▸ **To do**: Nothing should appear in the answer except the lines below from the line containing "Statnett å investere" through the line containing "ban foglaltakat.", copied exactly, with pictures left out.

Stored dataset items:
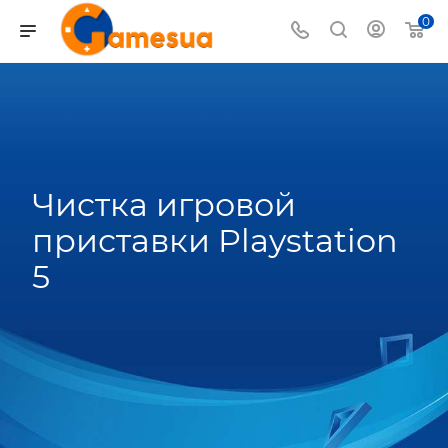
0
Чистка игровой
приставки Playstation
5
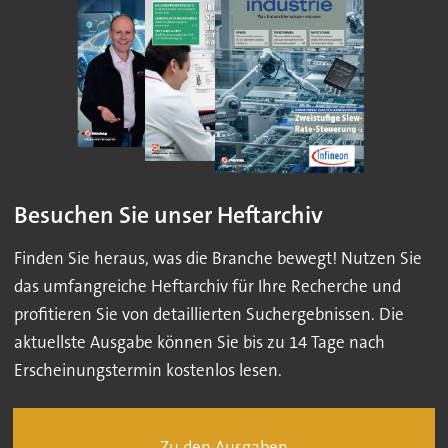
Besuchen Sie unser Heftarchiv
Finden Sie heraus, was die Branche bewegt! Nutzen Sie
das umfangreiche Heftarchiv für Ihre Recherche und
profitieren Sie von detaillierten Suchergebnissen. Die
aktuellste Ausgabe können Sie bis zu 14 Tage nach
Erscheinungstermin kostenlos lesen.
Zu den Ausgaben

--

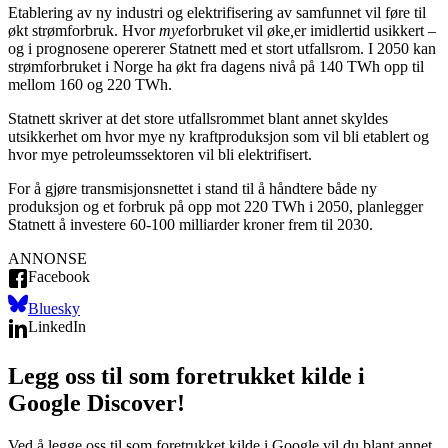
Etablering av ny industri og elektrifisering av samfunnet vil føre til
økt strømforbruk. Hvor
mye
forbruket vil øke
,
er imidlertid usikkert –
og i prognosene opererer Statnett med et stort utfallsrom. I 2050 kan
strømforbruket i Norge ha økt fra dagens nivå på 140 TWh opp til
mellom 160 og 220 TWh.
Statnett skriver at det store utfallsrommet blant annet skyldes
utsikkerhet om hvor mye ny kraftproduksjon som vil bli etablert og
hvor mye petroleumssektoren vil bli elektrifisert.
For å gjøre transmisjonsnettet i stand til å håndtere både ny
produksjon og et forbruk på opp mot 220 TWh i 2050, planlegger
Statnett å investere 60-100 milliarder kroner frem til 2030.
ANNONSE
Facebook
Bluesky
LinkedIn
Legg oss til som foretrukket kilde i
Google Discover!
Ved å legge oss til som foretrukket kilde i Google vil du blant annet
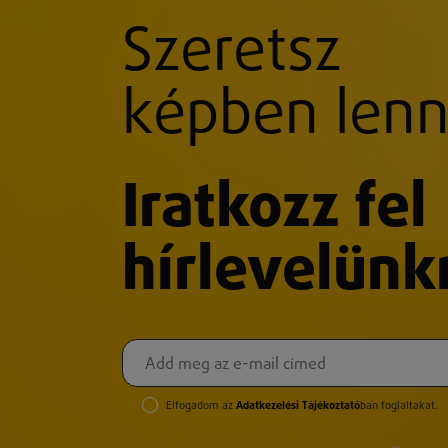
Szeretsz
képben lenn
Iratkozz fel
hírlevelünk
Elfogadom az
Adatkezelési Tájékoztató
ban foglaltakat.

▸ **Response**:
Statnett å investere 60-100 milliarder kroner frem til 2030.
ANNONSE
Facebook
Bluesky
LinkedIn
Legg oss til som foretrukket kilde i
Google Discover!
Ved å legge oss til som foretrukket kilde i Google vil du blant annet
Szeretsz
képben lenn
Iratkozz fel
hírlevelünk
Elfogadom az
Adatkezelési Tájékoztató
ban foglaltakat.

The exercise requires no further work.